Overtime, I suspect that this movie will fall lower on my list, but my phenomenal first impression is more enough to take second place for now.
1. Godzilla (2014)
I know, I know. This may be a bit of a hot take, but I think the first entry in the series is by far the best MonsterVerse movie all around. Godzilla perfectly captures everything that I prefer from my monster movies: a grounded, horrifying perspective on how larger than life monsters could realistically affect the lives of the very puny humans on the ground.
Godzilla is the most unique film in the series because it truly makes you care about the lead characters. Aaron Taylor-Johnson and Elizabeth Olsen (with an amazing assist from Bryan Cranston) lead an emotionally terrifying journey that is more thrilling and horrifying than any of the other MonsterVerse movies.
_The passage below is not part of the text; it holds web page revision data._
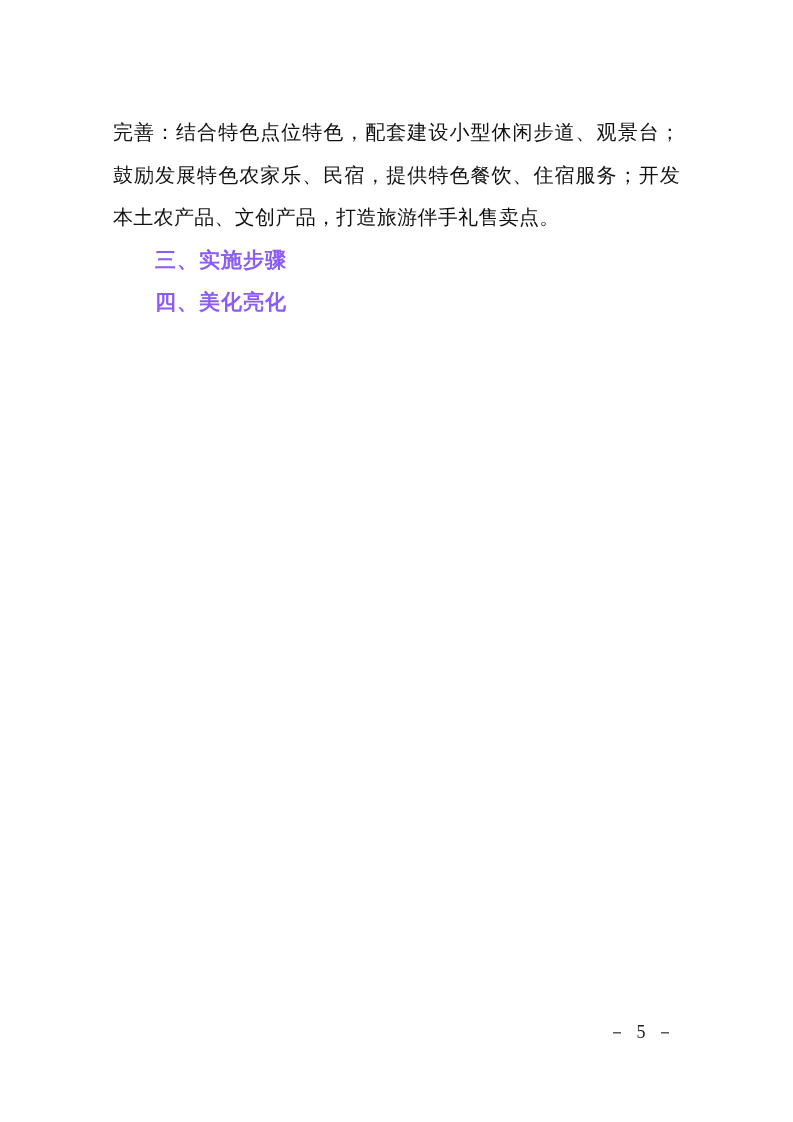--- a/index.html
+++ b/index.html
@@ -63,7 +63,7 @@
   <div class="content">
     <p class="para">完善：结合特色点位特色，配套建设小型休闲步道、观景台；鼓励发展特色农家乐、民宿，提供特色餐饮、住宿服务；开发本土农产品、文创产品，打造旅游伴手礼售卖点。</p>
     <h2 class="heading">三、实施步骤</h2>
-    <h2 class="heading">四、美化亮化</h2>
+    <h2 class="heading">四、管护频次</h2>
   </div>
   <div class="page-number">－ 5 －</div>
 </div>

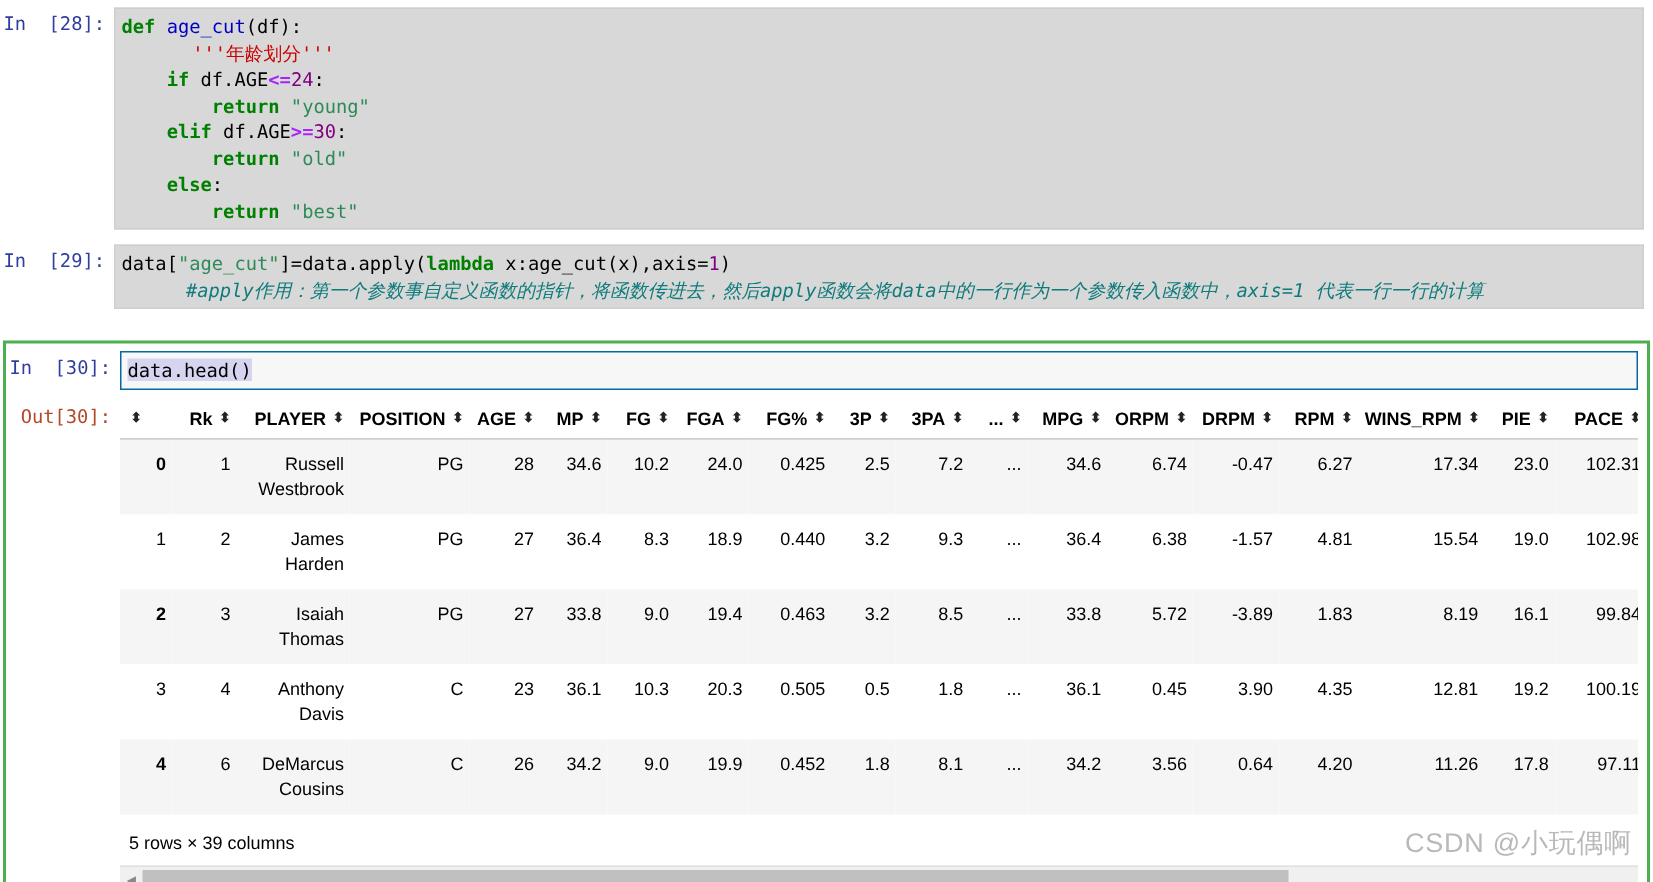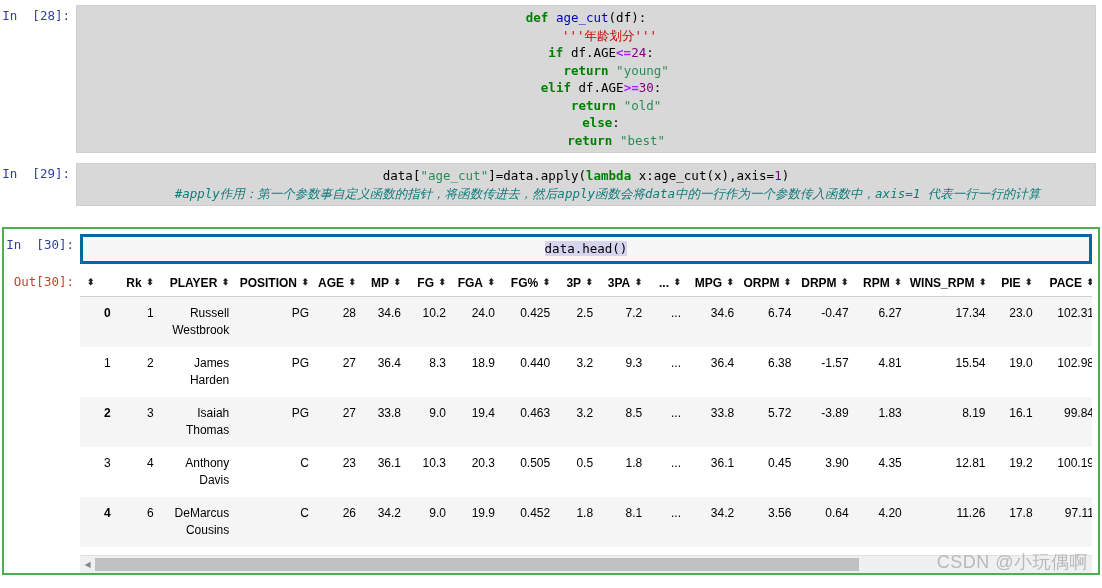--- a/index.html
+++ b/index.html
@@ -46,7 +46,6 @@
     background: #d8d8d8;
     padding: 3px 4px 3px 4px;
     box-sizing: border-box;
-    text-align: center;
   }
   .code {
     font-family: "DejaVu Sans Mono", monospace;

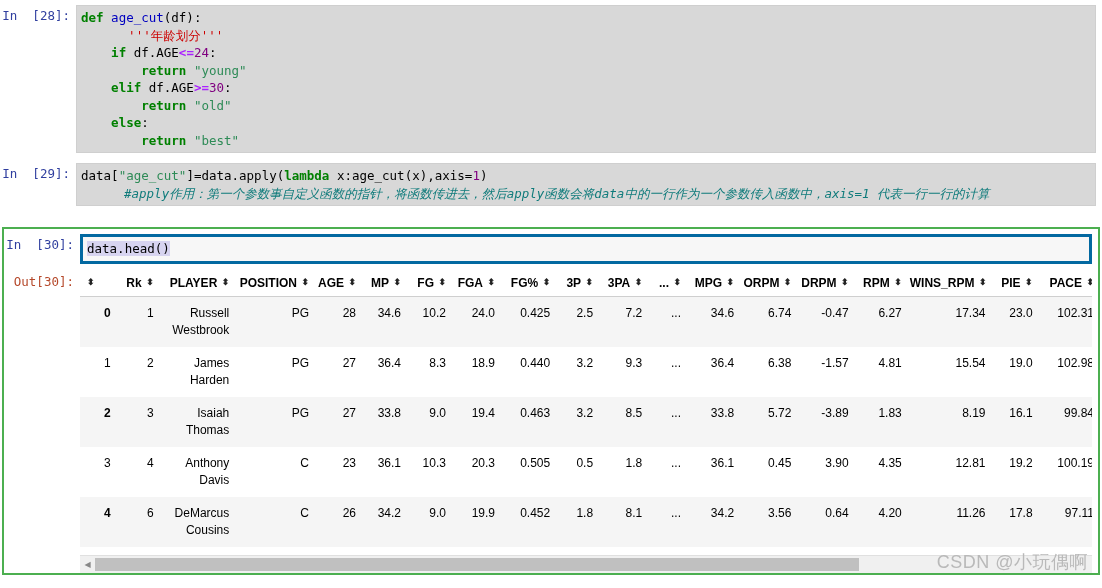--- a/index.html
+++ b/index.html
@@ -74,7 +74,7 @@
   }
   .input-area.active {
     background: #f7f7f7;
-    border: 3px solid #0369a1;
+    border: 1px solid #0369a1;
   }
   .code-selected-text {
     background: #d7d4f0;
It’s a nice change of pace for a Godzilla movie to keep me so engaged and invested throughout, especially since the series made a hard pivot for all of the following entries because general audiences didn’t gravitate towards it as much as I did.
A common complaint of this movie is that Godzilla is not the main focus of the movie that bears its name, but that actually makes it better to me because it’s a unique take on a classic story that reminds me a lot of the grounded, found footage style of Cloverfield (one of my favorite monster movies ever).
Even though I am well aware that Godzilla is on the bottom of the list for most, its unique, emotionally thrilling elements set it apart as my favorite entry in the MonsterVerse so far.